Work instructions: Which lines run from the one containing "#(Time * 10)rst = 1;" to the end of the material below? Retype exactly those, both ends included, and nothing else.

════════════════════

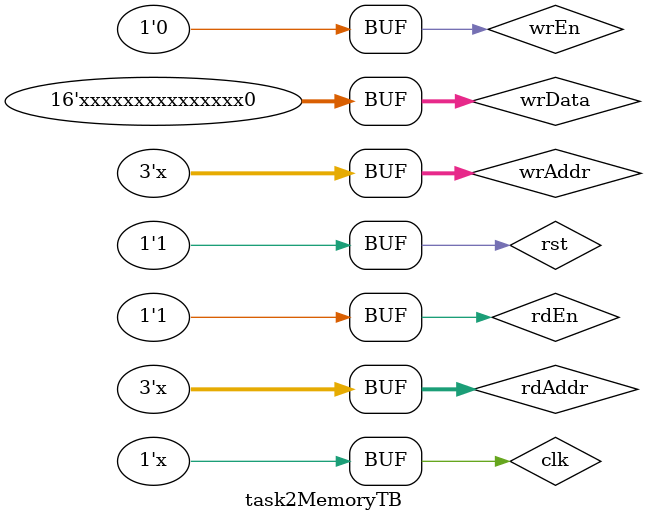
<source format=v>
module task2MemoryTB ;
// local params
localparam Time = 100 ;

// inputs 
reg rst, clk,rdEn,wrEn;
reg[2:0] rdAddr, wrAddr; 
reg [15:0] wrData ;

// output
wire [15:0] rdData; 

// instantiate unit under test 
regFileTask1 R1(
    .rst (rst), 
    .clk (clk), 
    .read_enable (rdEn), 
    .write_enable (wrEn), 
    .write_data (wrData), 
    .read_data (rdData) ,
    .read_addr (rdAddr), 
    .write_addr (wrAddr)
);

// initial block 
initial begin 
clk = 0; 
rst = 1; 
rdEn = 1;
wrEn= 1;
wrData = 16'b0101010101011111; 
rdAddr = 000; 
wrAddr = 000;
end
// always block for the clock
always begin 
    // toggel the clk each 50ms
    #50 clk = ~clk; 
end

always begin 
    #(Time * 10)rst = 1; 
end

always begin
    #(Time * 2) if(rst == 1)
        rst = 0 ;
end

always begin
    #Time rdEn = 0; 
    wrEn = 1; 
    wrData = wrData << 1;
    wrAddr = wrAddr + 1; 
    #Time wrEn = 0 ; 
    rdEn = 1; 
    rdAddr = rdAddr + 1; 
end


endmodule
</source>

════════════════════

Answer below:
    #(Time * 10)rst = 1; 
end

always begin
    #(Time * 2) if(rst == 1)
        rst = 0 ;
end

always begin
    #Time rdEn = 0; 
    wrEn = 1; 
    wrData = wrData << 1;
    wrAddr = wrAddr + 1; 
    #Time wrEn = 0 ; 
    rdEn = 1; 
    rdAddr = rdAddr + 1; 
end


endmodule
</source>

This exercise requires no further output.